Por Matria - Associação de mulheres, mães e trabalhadoras do Brasil
Desde 2021, instituições de ensino superior e concursos públicos vêm adotando cotas para transgêneros. Mais de trinta universidades já aplicam essas cotas, destinando a esse público percentuais que variam entre 1% a até 5% de vagas.
Tem-se afirmado que as "cotas trans" são só mais um passo na inclusão de grupos historicamente marginalizados. Porém, um olhar mais atento revela que elas têm sérios problemas de eficácia e legitimidade. Para fazer isso, vamos compará-las às cotas étnico-raciais no Brasil.
As cotas raciais foram fruto de um longo processo de discussão acadêmica, pública, jurídica e legislativa, que durou décadas. Só para se ter uma ideia, em 1983, o deputado Abdias Nascimento apresentou o Projeto de Lei 1.332, que previa a reserva de vagas para negros no serviço público. Os movimentos negros teriam que esperar mais de 25 anos para que elas começassem a se tornar realidade.

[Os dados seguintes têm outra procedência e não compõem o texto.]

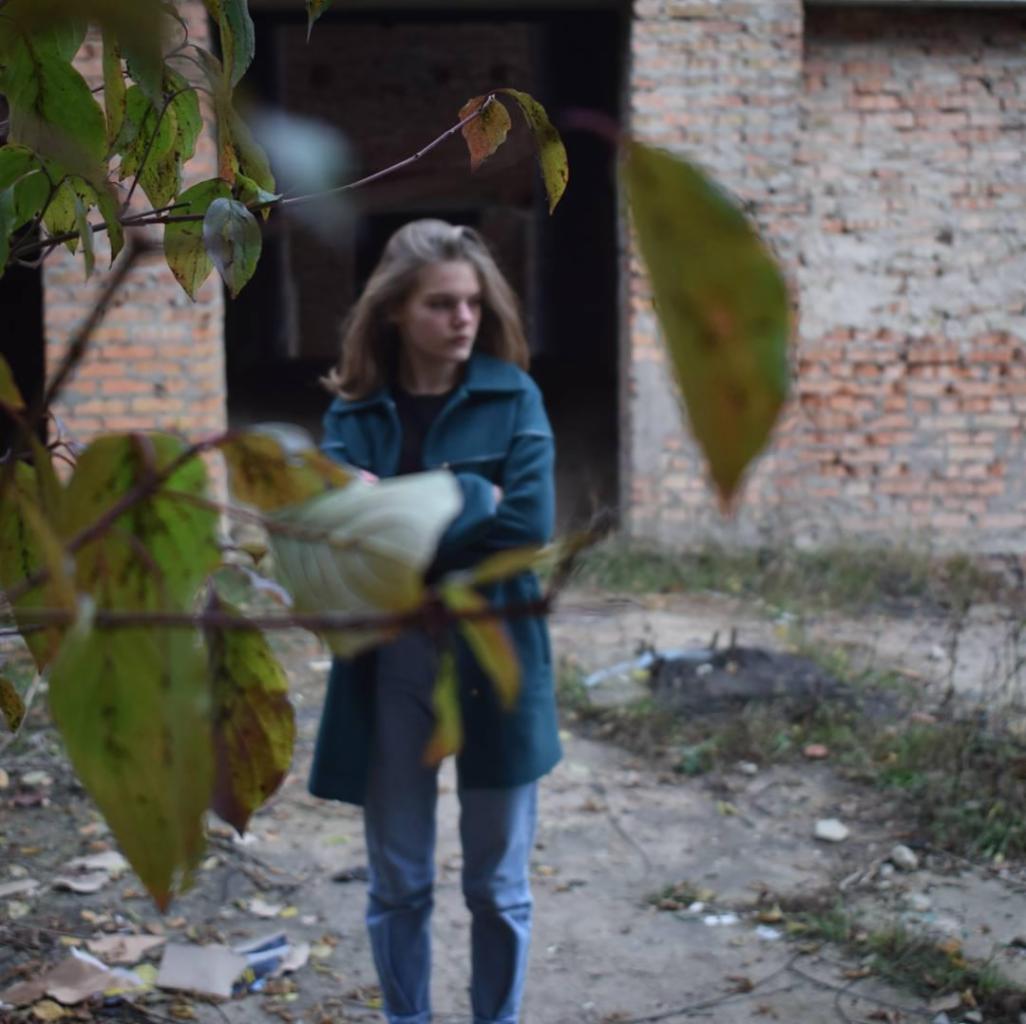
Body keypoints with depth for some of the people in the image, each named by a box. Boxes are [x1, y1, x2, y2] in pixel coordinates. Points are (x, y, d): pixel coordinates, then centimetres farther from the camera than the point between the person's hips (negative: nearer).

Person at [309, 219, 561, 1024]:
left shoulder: (512, 397, -4)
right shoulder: (355, 411, 1)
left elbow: (528, 528, -16)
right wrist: (469, 499, -17)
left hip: (495, 657, -1)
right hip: (389, 660, 2)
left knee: (497, 881, 11)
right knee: (398, 881, 11)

O fato é que as evidências de desigualdade e discriminação são tão fortes e robustas que esse dia chegou. A justificativa para as cotas raciais é sustentada por um longo histórico de pesquisas que remonta à década de 1970. De lá para cá, a coleta e análise contínua indicadores de educação, renda, emprego, entre outros, evidenciou a situação de desvantagem material da população preta, parda e indígena no nosso país.

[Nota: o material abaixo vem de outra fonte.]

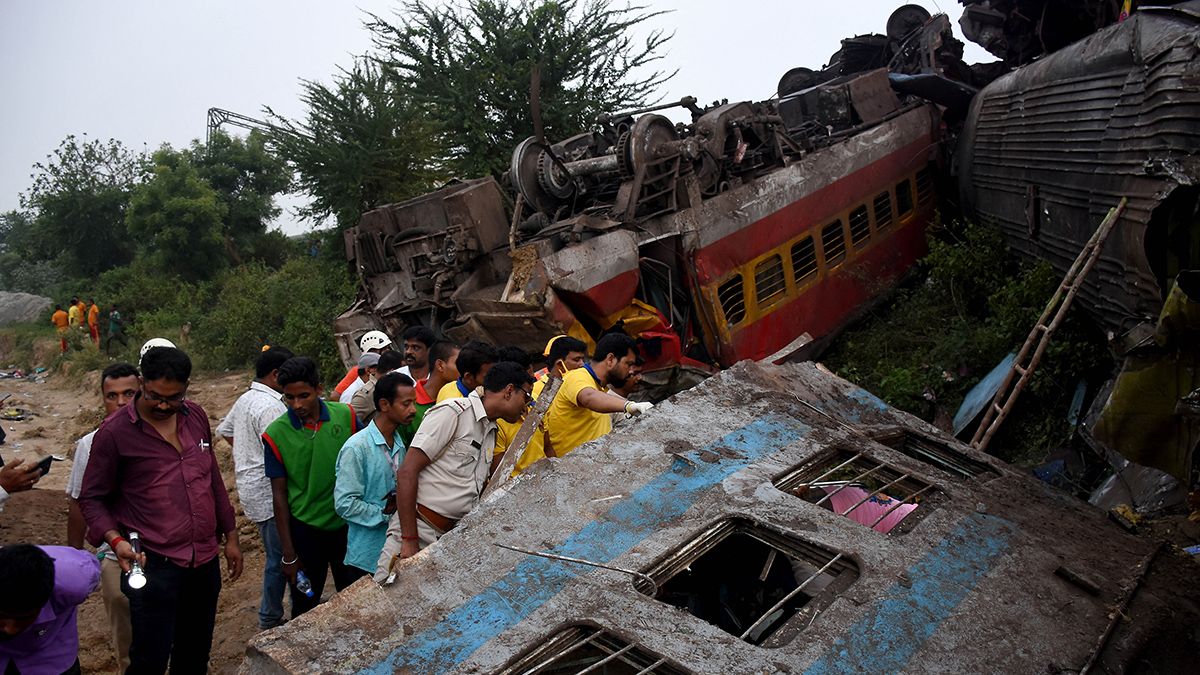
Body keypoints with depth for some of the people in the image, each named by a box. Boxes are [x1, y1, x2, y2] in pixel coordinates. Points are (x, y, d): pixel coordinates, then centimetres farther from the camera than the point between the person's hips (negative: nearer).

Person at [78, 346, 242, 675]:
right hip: (154, 565, -5)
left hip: (206, 560, 5)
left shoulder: (196, 416, 5)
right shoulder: (115, 432, -9)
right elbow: (92, 498, -3)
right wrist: (115, 539, -20)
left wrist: (230, 536, 14)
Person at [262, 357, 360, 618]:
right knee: (305, 606, 12)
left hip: (348, 524, 2)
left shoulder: (346, 416, -9)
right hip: (305, 529, -2)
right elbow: (279, 493, -6)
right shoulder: (276, 435, -12)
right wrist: (289, 554, -5)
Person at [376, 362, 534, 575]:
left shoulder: (492, 432, 19)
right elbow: (407, 472, -14)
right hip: (418, 529, -8)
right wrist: (409, 540, -17)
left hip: (453, 538, 8)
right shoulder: (453, 412, -8)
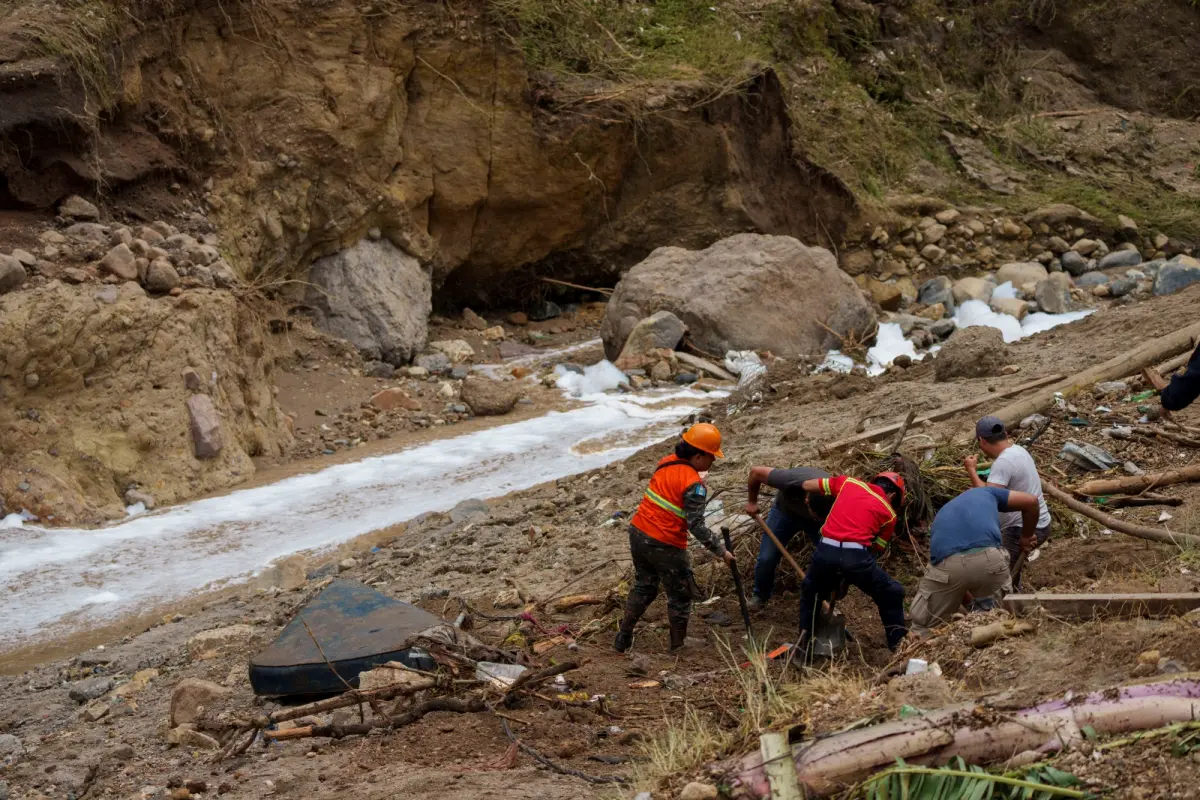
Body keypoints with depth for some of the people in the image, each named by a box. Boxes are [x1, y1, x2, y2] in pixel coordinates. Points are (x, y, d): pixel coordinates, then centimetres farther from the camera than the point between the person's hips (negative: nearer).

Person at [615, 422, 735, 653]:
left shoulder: (666, 462, 2)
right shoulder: (694, 485, -20)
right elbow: (696, 526, -22)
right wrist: (721, 551, -15)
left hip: (638, 533, 8)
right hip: (665, 546, -8)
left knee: (643, 586, 26)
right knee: (680, 596, 12)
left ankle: (623, 638, 33)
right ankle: (678, 646, 23)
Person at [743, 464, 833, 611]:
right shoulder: (792, 481, -44)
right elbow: (756, 471, -28)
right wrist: (752, 502, -12)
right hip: (786, 511, -1)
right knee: (766, 558, -5)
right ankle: (760, 596, 21)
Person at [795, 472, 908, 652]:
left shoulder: (848, 482, 19)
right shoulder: (889, 514, 16)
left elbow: (806, 485, 24)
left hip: (826, 551, 2)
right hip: (856, 556, -2)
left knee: (810, 592, 32)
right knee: (891, 595, 22)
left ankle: (804, 642, 31)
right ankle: (899, 645, 25)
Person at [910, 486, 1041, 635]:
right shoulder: (985, 493, 34)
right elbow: (1031, 501, 28)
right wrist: (1026, 536, 43)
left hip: (946, 564, 1)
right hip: (989, 558, -1)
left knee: (923, 626, 20)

De acordo com o IPEA, em 2022 a população brasileira era composta de 56% de pessoas pretas e pardas. Porém, elas eram apenas 36% das pessoas com diploma superior, mostrando uma flagrante sub-representação. Para piorar o quadro, a renda das pessoas brancas era em média 87% superior à sua.
Comparados com os dados sobre desigualdades raciais no Brasil, que têm uma base empírica sólida, os dados sobre a população transgênero são ralos, imprecisos e envoltos em fabricação e distorção. A começar porque os institutos de pesquisa brasileiros como IBGE e IPEA são unânimes em advertir que não existem dados censitários sobre identidade de gênero no país. Logo, qualquer afirmação sobre expectativa de vida ou sobre homicídio de pessoas trans no Brasil é uma invenção.
E as poucas pesquisas feitas com técnicas estatísticas confiáveis mostram um quadro muito diferente daquele que vem sendo pintado pelos movimentos trans. Uma pesquisa com amostra aleatória feita com 6000 respondentes pela Faculdade de Medicina da USP e liderada por Giancarlo Spizzirri não encontrou diferença de escolaridade ou de empregabilidade entre aqueles que a pesquisa classificou como transgêneros.
Já uma pesquisa com amostra representativa feita no Distrito Federal pelo IPEDF CODEPLAN apontou que os autodeclarados transgêneros são mais escolarizados, mais empregados e têm mais acesso a planos de saúde privados que o restante da população do DF.
Talvez esses dados venham como um choque para quem está habituado a ouvir que a população trans brasileira é uma das mais vulneráveis do mundo. Acontece que ativistas trans têm escolhido a dedo grupos muito pequenos de pessoas muito vulneráveis e generalizado seus dados para toda a população, sem rigor estatístico e metodológico.
Um exemplo é a pesquisa feita pelo CEDEC em São Paulo em 2021, mencionada em diversos relatórios da ANTRA - Associação Nacional de Travestis e Transexuais. Os autores da pesquisa buscaram ativamente pessoas transidentificadas no SUS e em programas sociais como o Transcidadania, destinados a pessoas em situação de vulnerabilidade, e dali tiraram suas conclusões. Ainda assim, não encontraram diferenças substanciais em escolaridade em relação ao restante da população do município.
Ora, sabemos que algumas pessoas incluídas no grupo difuso entendido como transgênero sofrem violência e exclusão, sobretudo alguns jovens expulsos de casa e pessoas aliciadas para a prostituição. Essas pessoas merecem auxílio do Estado e políticas públicas eficazes, baseadas em evidências. E não medidas que não vão lhes trazer nenhum benefício.
Porém, as pessoas e grupos que hoje encabeçam esse debate não parecem estar interessadas em formular diagnósticos e políticas públicas que realmente ajudem esses indivíduos– mas apenas em usar sua vulnerabilidade para obter benefícios injustos para si.
Isso tudo dá sinais claros de que as "cotas trans" promovem injustiças e insegurança jurídica, subvertendo os princípios das ações afirmativas, que foram criadas para beneficiar grupos historicamente vulneráveis e definidos por critérios objetivos e verificáveis.
Em um contexto em que a luta por igualdade e justiça social é mais urgente do que nunca, é fundamental que as ações afirmativas sejam construídas sobre fundamentos sólidos e transparentes. Baseá-las em falsas equivalências desvirtua o propósito original dessas políticas, colocando-as em risco.